Oh man. I found quite a few mistakes in my distance-based scaling formula. Not only was I lerping instead of inverse lerping my distance value before plugging it into an evaluation curve, I also was incorrectly calculating the distance!
I’ll figure out how to properly correct the distance-based scaling tomorrow. Put simply, the way it needs to work is that as a hand moves further away from the body, the scaling dampens proportionately to the distance. However, in order for that to work properly, I need to make sure scale increases and decreases at the same rate.

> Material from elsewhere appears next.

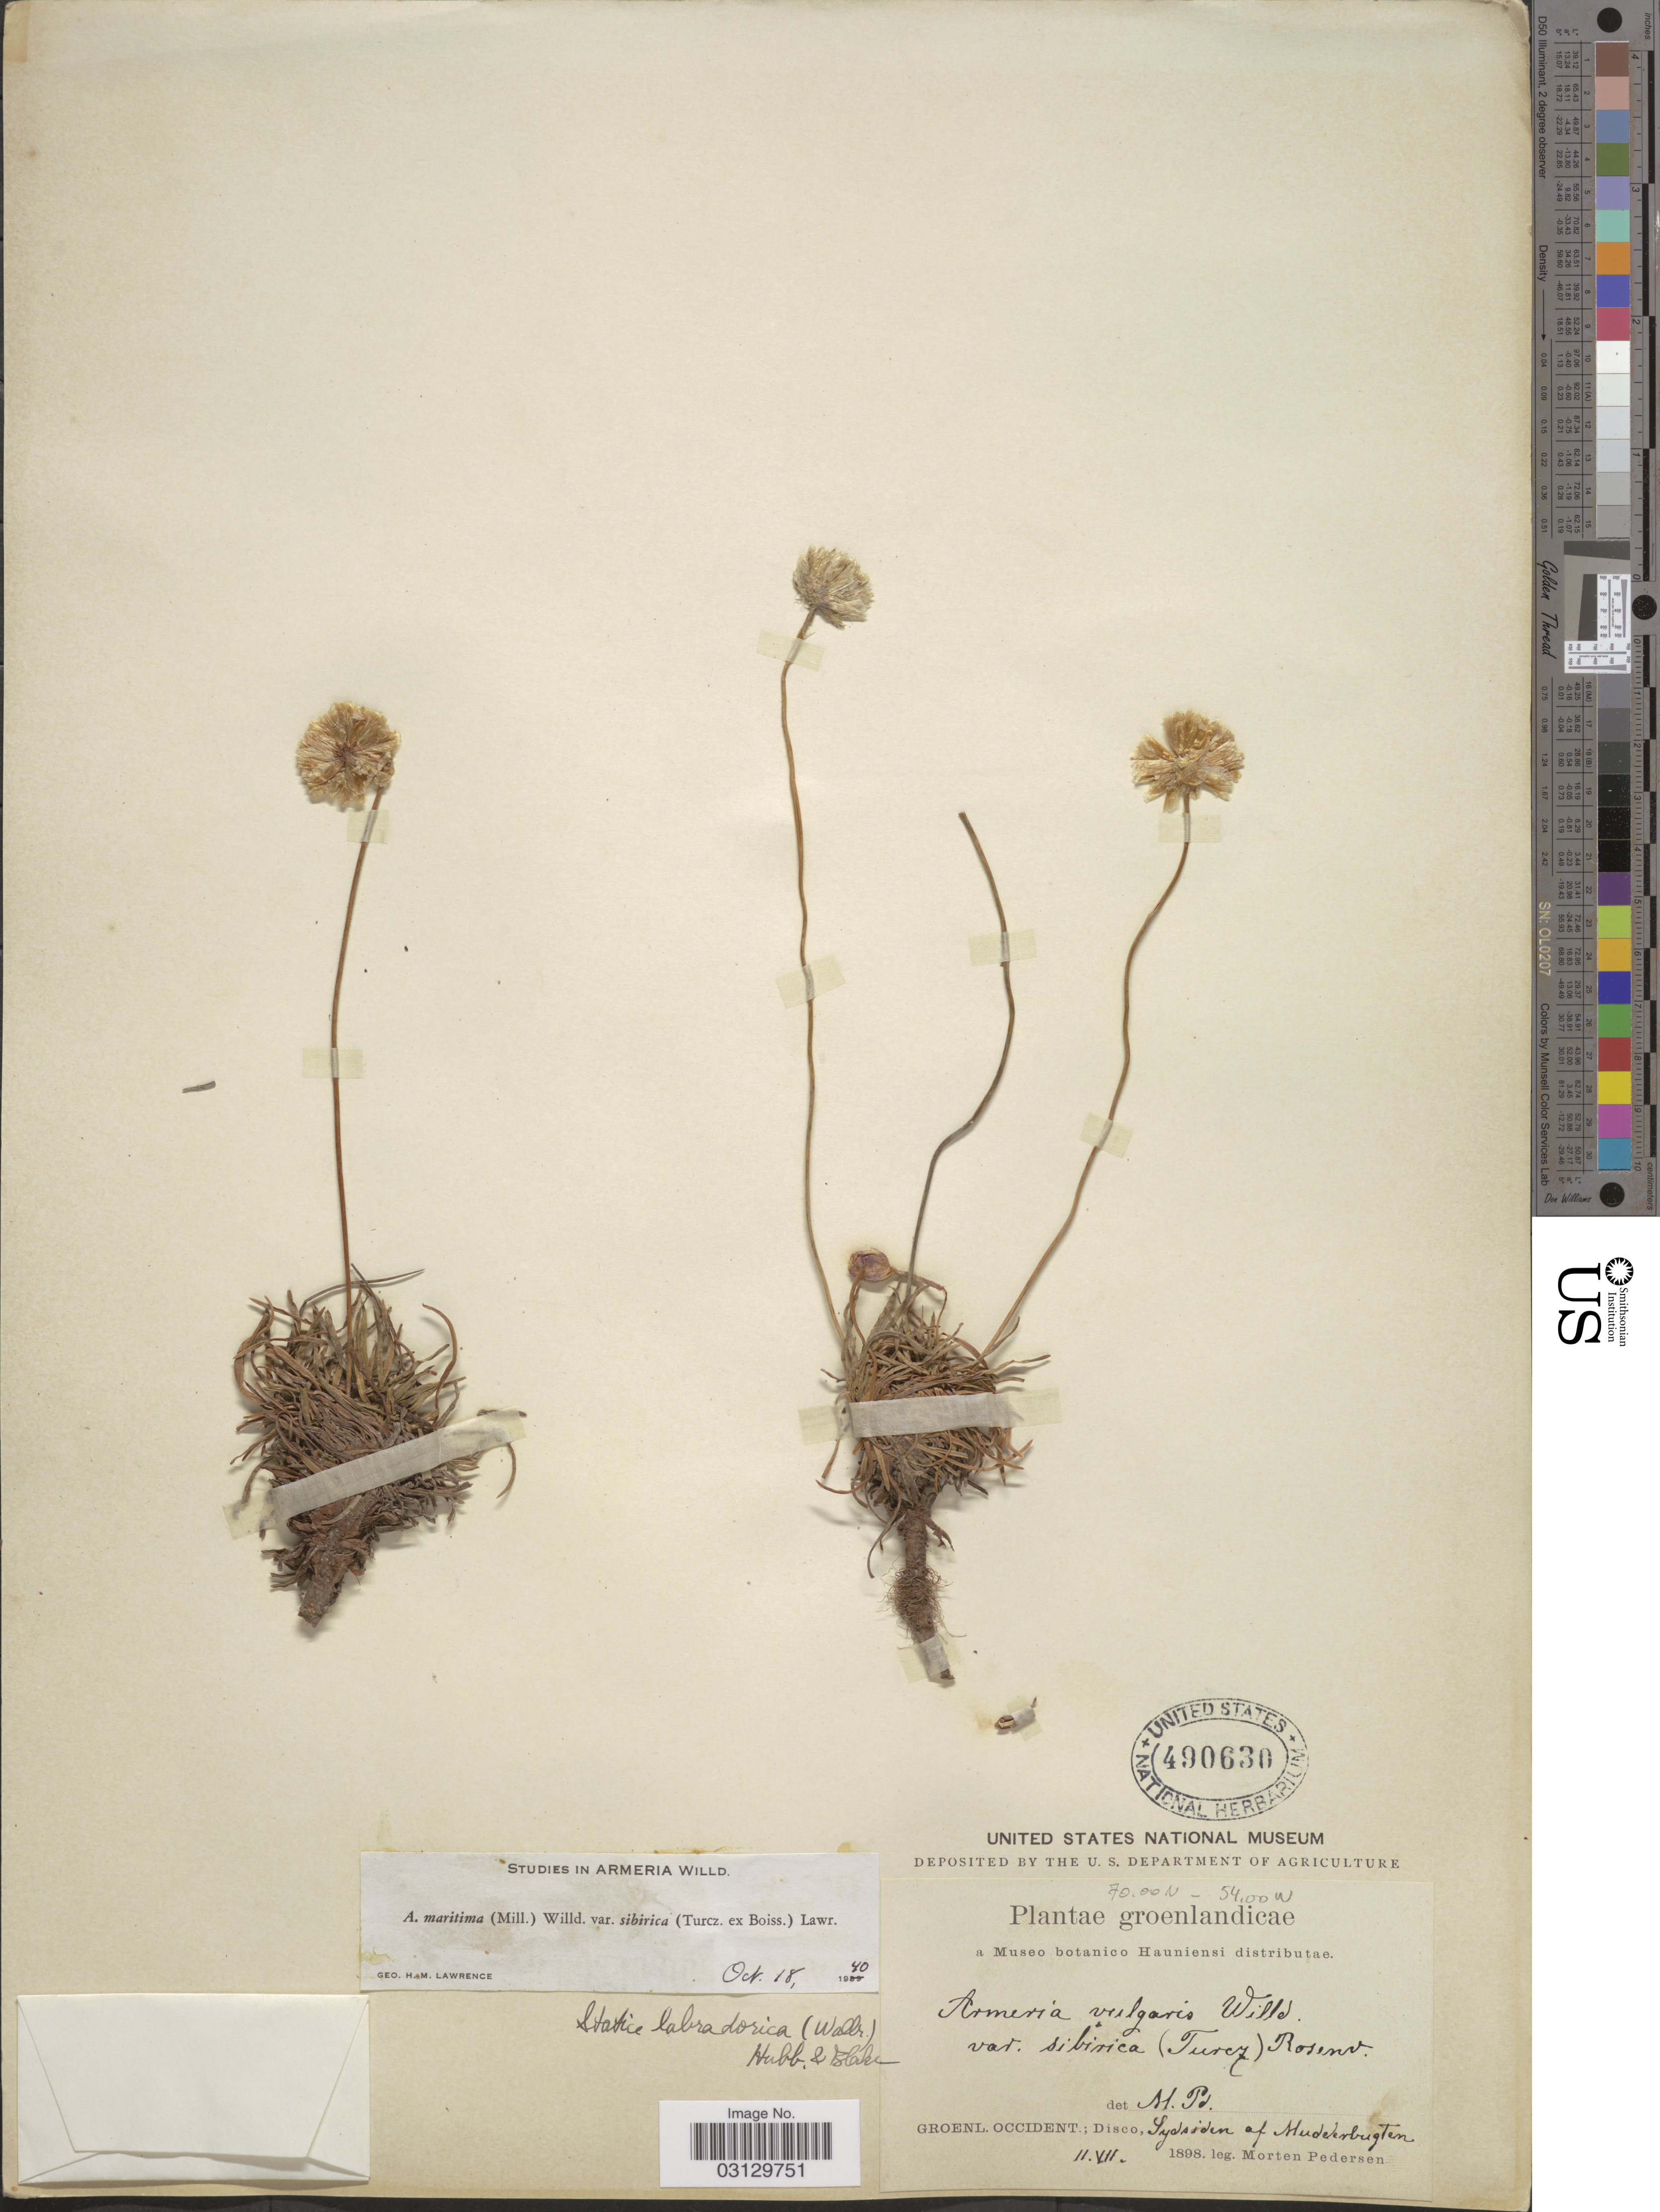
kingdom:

In total, the motion-based scale should be calculated by a combination of three factors:
- Velocity at which a hand moves
- Hand distance from the body
- Alignment of the opposite hand with a hand’s velocity vector
What I implemented today was a smooth falloff for velocity…aka factor #3. I dropped a line from the point where the hand’s velocity vector ray hits the collider of the opposite hand to a point along the line connecting the two hands that forms a perpendicular intersection of the two lines. How did I do that? I asked ChatGPT. Next, I calculate the distance from the intersection point to the collider hit point, then inverse lerp that distance from the radius of the spherical collider to zero in order to determine as a percentage how aligned the hands were to a given hand’s movement. That percentage gets multiplied into my scaling value to dampen it accordingly.
I’d post a video but stuff still doesn’t look right yet (plus I’m already home and just about ready for bed). Once I fix factor #2, I suspect things will work as intended.